→ Request
Although the entries contain pictures, repeat only their words, exactly as written.

'''

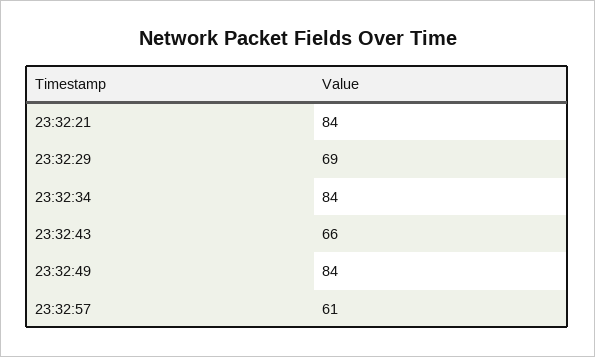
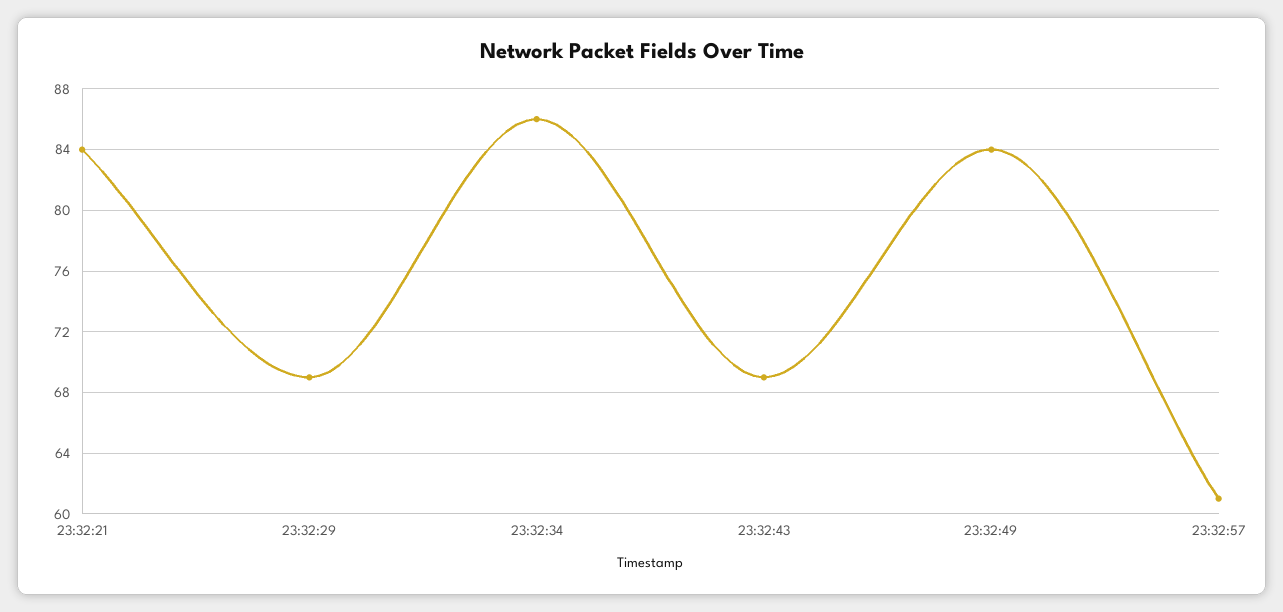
  {
    "23:32:21": 84,
    "23:32:29": 69,
-   "23:32:34": 84,
+   "23:32:34": 86,
-   "23:32:43": 66,
+   "23:32:43": 69,
    "23:32:49": 84,
    "23:32:57": 61
  }

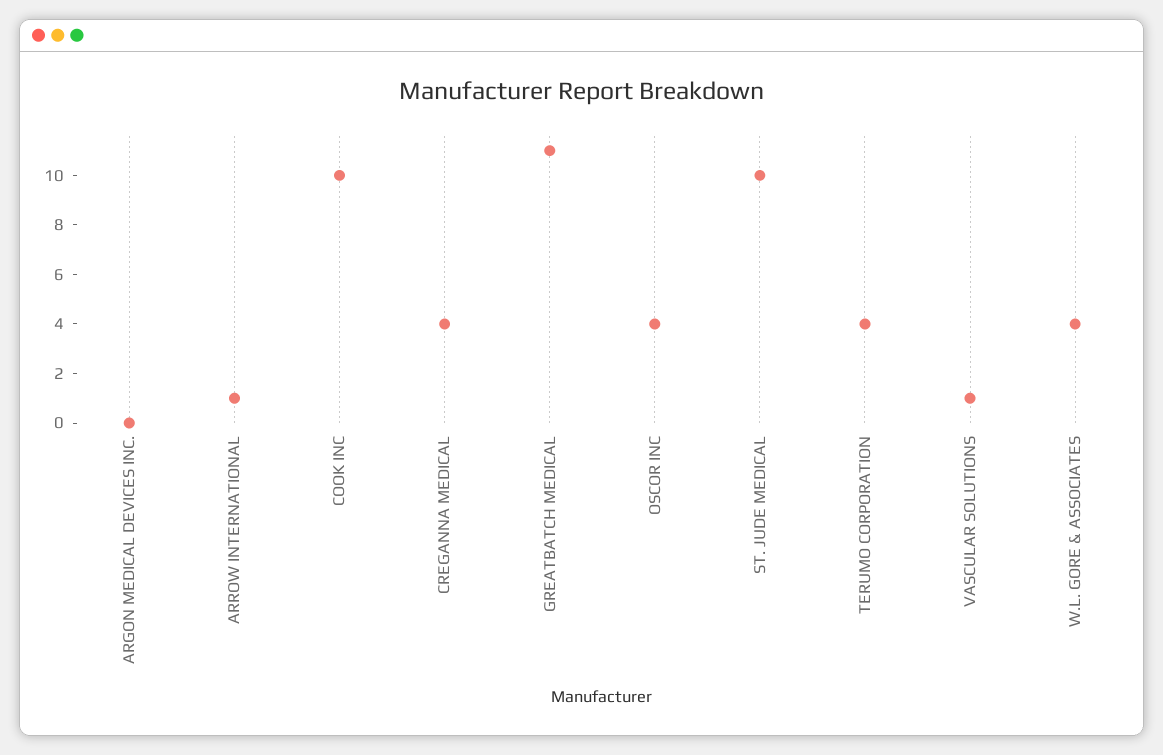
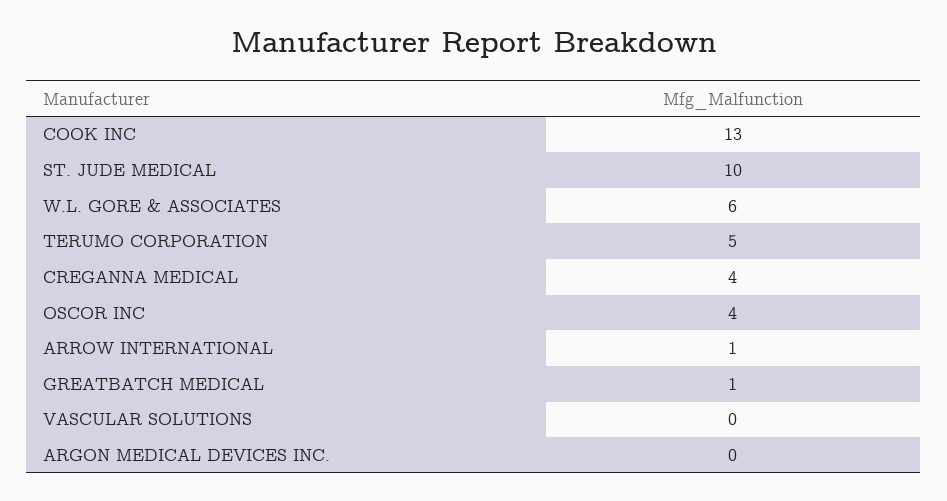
  {
    "ARGON MEDICAL DEVICES INC.": 0,
    "ARROW INTERNATIONAL": 1,
-   "COOK INC": 10,
+   "COOK INC": 13,
    "CREGANNA MEDICAL": 4,
-   "GREATBATCH MEDICAL": 11,
+   "GREATBATCH MEDICAL": 1,
    "OSCOR INC": 4,
    "ST. JUDE MEDICAL": 10,
-   "TERUMO CORPORATION": 4,
+   "TERUMO CORPORATION": 5,
-   "VASCULAR SOLUTIONS": 1,
+   "VASCULAR SOLUTIONS": 0,
-   "W.L. GORE & ASSOCIATES": 4
+   "W.L. GORE & ASSOCIATES": 6
  }

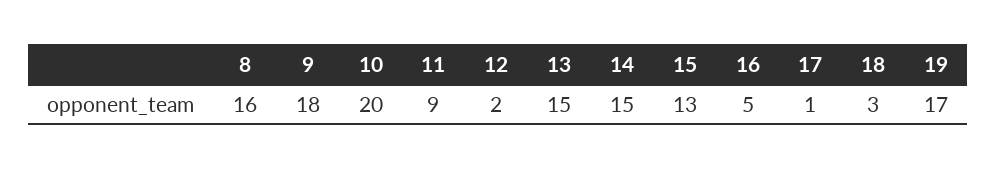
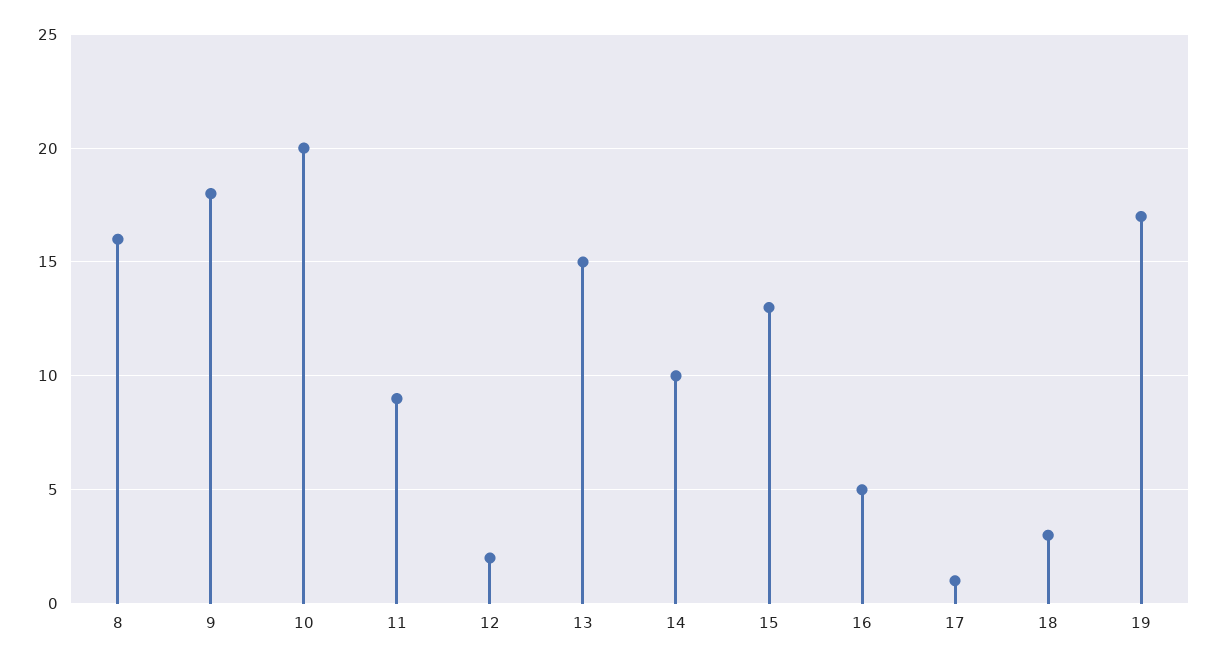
  {
    "8": 16,
    "9": 18,
    "10": 20,
    "11": 9,
    "12": 2,
    "13": 15,
-   "14": 15,
+   "14": 10,
    "15": 13,
    "16": 5,
    "17": 1,
    "18": 3,
    "19": 17
  }

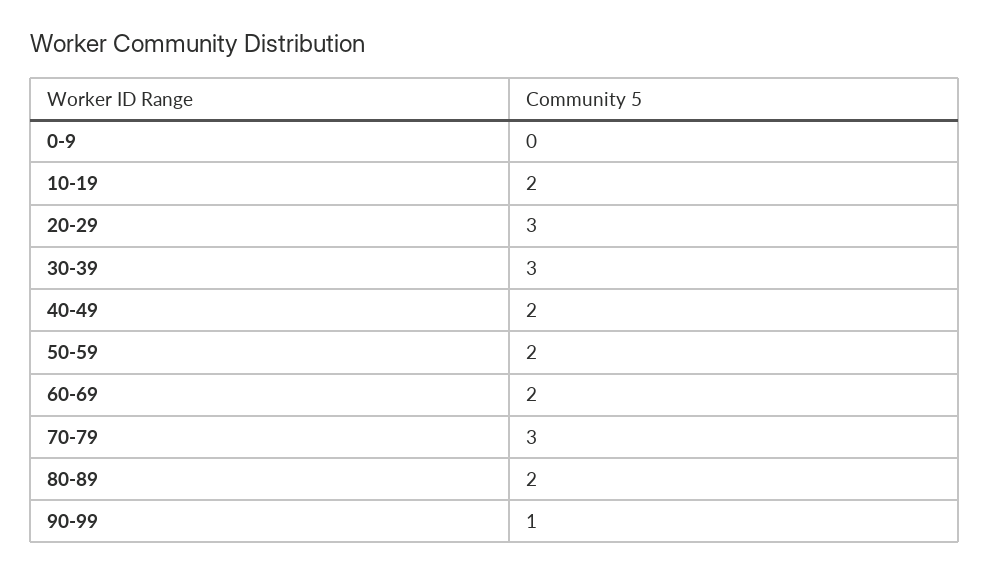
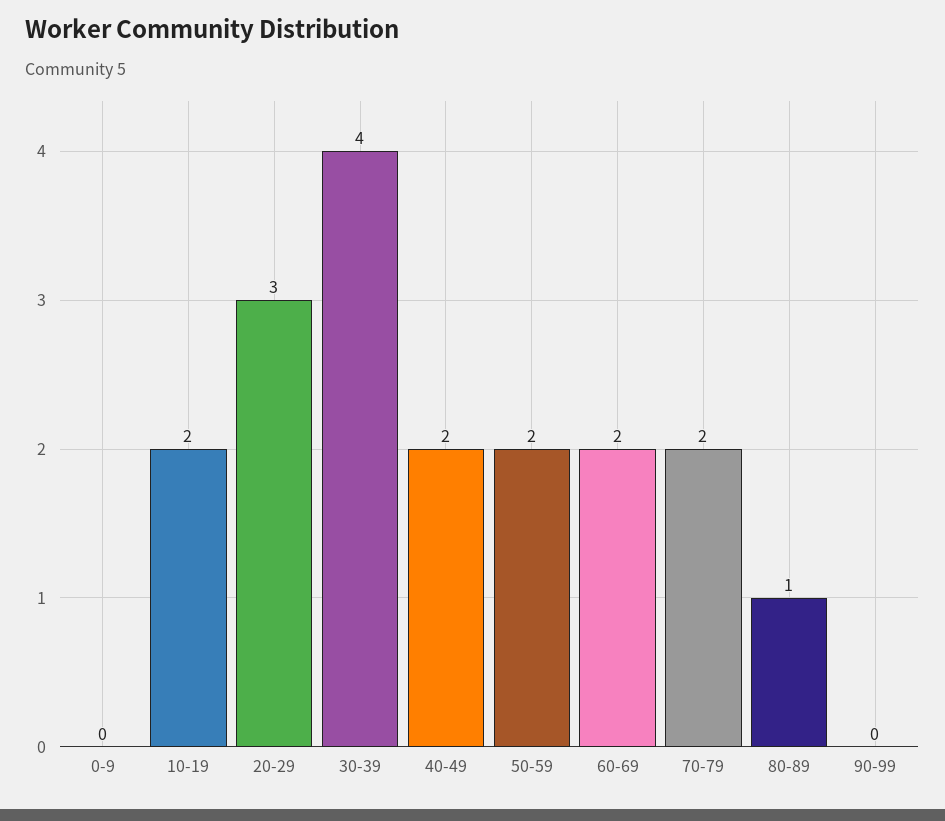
  {
    "0-9": 0,
    "10-19": 2,
    "20-29": 3,
-   "30-39": 3,
+   "30-39": 4,
    "40-49": 2,
    "50-59": 2,
    "60-69": 2,
-   "70-79": 3,
+   "70-79": 2,
-   "80-89": 2,
+   "80-89": 1,
-   "90-99": 1
+   "90-99": 0
  }

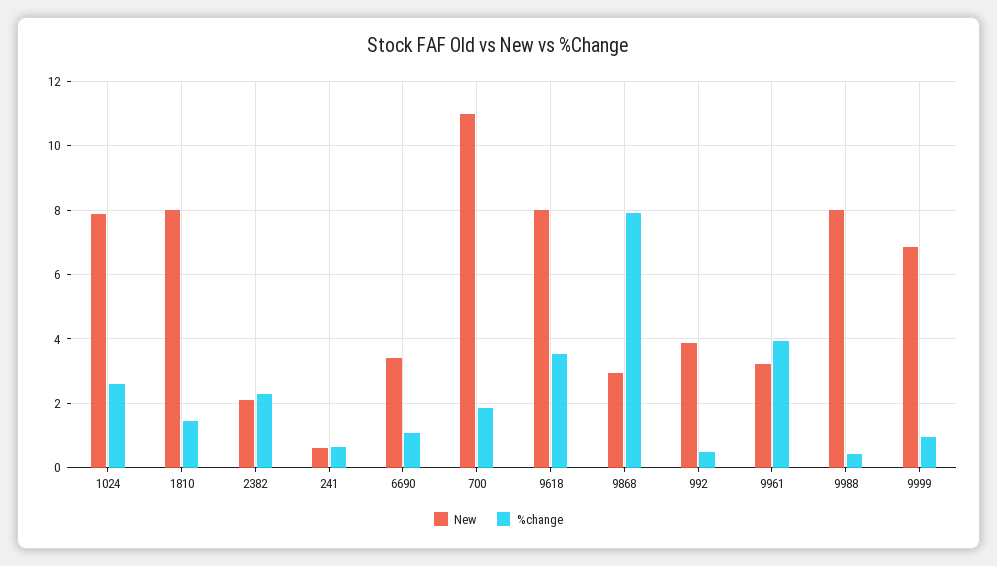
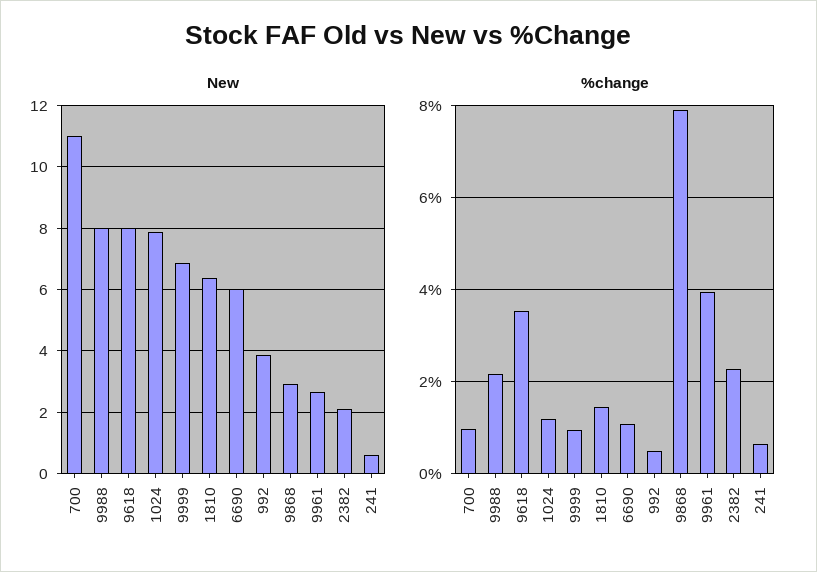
  {
    "New": {
      "1024": 7.8,
-     "1810": 8,
+     "1810": 6.4,
      "2382": 2,
      "241": 0.6,
-     "6690": 3.4,
+     "6690": 6,
      "700": 11,
      "9618": 8,
      "9868": 3,
      "992": 3.8,
-     "9961": 3.2,
+     "9961": 2.6,
      "9988": 8,
      "9999": 6.8
    },
    "%change": {
-     "1024": 2.6,
+     "1024": 1.2,
      "1810": 1.4,
      "2382": 2.2,
      "241": 0.6,
      "6690": 1,
-     "700": 1.8,
+     "700": 1,
      "9618": 3.6,
      "9868": 8,
      "992": 0.4,
      "9961": 4,
-     "9988": 0.4,
+     "9988": 2.2,
      "9999": 1
    }
  }

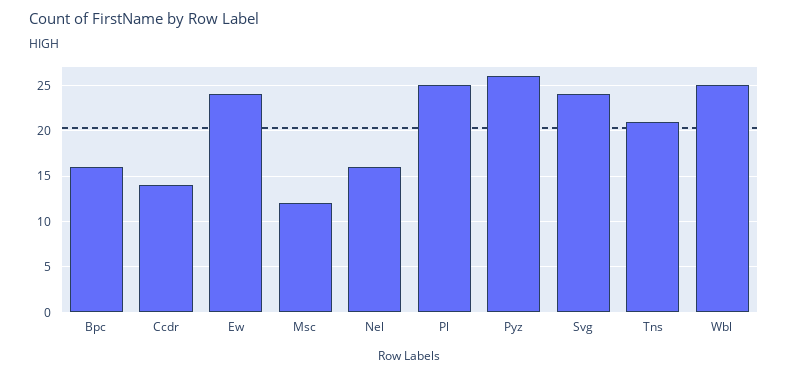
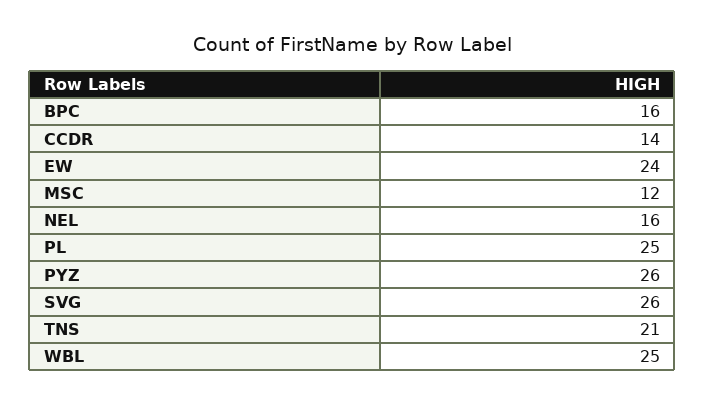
  {
    "Bpc": 16,
    "Ccdr": 14,
    "Ew": 24,
    "Msc": 12,
    "Nel": 16,
    "Pl": 25,
    "Pyz": 26,
-   "Svg": 24,
+   "Svg": 26,
    "Tns": 21,
    "Wbl": 25
  }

'''

→ Output for this exercise
  {
    "23:32:21": 84,
    "23:32:29": 69,
-   "23:32:34": 84,
+   "23:32:34": 86,
-   "23:32:43": 66,
+   "23:32:43": 69,
    "23:32:49": 84,
    "23:32:57": 61
  }

  {
    "ARGON MEDICAL DEVICES INC.": 0,
    "ARROW INTERNATIONAL": 1,
-   "COOK INC": 10,
+   "COOK INC": 13,
    "CREGANNA MEDICAL": 4,
-   "GREATBATCH MEDICAL": 11,
+   "GREATBATCH MEDICAL": 1,
    "OSCOR INC": 4,
    "ST. JUDE MEDICAL": 10,
-   "TERUMO CORPORATION": 4,
+   "TERUMO CORPORATION": 5,
-   "VASCULAR SOLUTIONS": 1,
+   "VASCULAR SOLUTIONS": 0,
-   "W.L. GORE & ASSOCIATES": 4
+   "W.L. GORE & ASSOCIATES": 6
  }

  {
    "8": 16,
    "9": 18,
    "10": 20,
    "11": 9,
    "12": 2,
    "13": 15,
-   "14": 15,
+   "14": 10,
    "15": 13,
    "16": 5,
    "17": 1,
    "18": 3,
    "19": 17
  }

  {
    "0-9": 0,
    "10-19": 2,
    "20-29": 3,
-   "30-39": 3,
+   "30-39": 4,
    "40-49": 2,
    "50-59": 2,
    "60-69": 2,
-   "70-79": 3,
+   "70-79": 2,
-   "80-89": 2,
+   "80-89": 1,
-   "90-99": 1
+   "90-99": 0
  }

  {
    "New": {
      "1024": 7.8,
-     "1810": 8,
+     "1810": 6.4,
      "2382": 2,
      "241": 0.6,
-     "6690": 3.4,
+     "6690": 6,
      "700": 11,
      "9618": 8,
      "9868": 3,
      "992": 3.8,
-     "9961": 3.2,
+     "9961": 2.6,
      "9988": 8,
      "9999": 6.8
    },
    "%change": {
-     "1024": 2.6,
+     "1024": 1.2,
      "1810": 1.4,
      "2382": 2.2,
      "241": 0.6,
      "6690": 1,
-     "700": 1.8,
+     "700": 1,
      "9618": 3.6,
      "9868": 8,
      "992": 0.4,
      "9961": 4,
-     "9988": 0.4,
+     "9988": 2.2,
      "9999": 1
    }
  }

  {
    "Bpc": 16,
    "Ccdr": 14,
    "Ew": 24,
    "Msc": 12,
    "Nel": 16,
    "Pl": 25,
    "Pyz": 26,
-   "Svg": 24,
+   "Svg": 26,
    "Tns": 21,
    "Wbl": 25
  }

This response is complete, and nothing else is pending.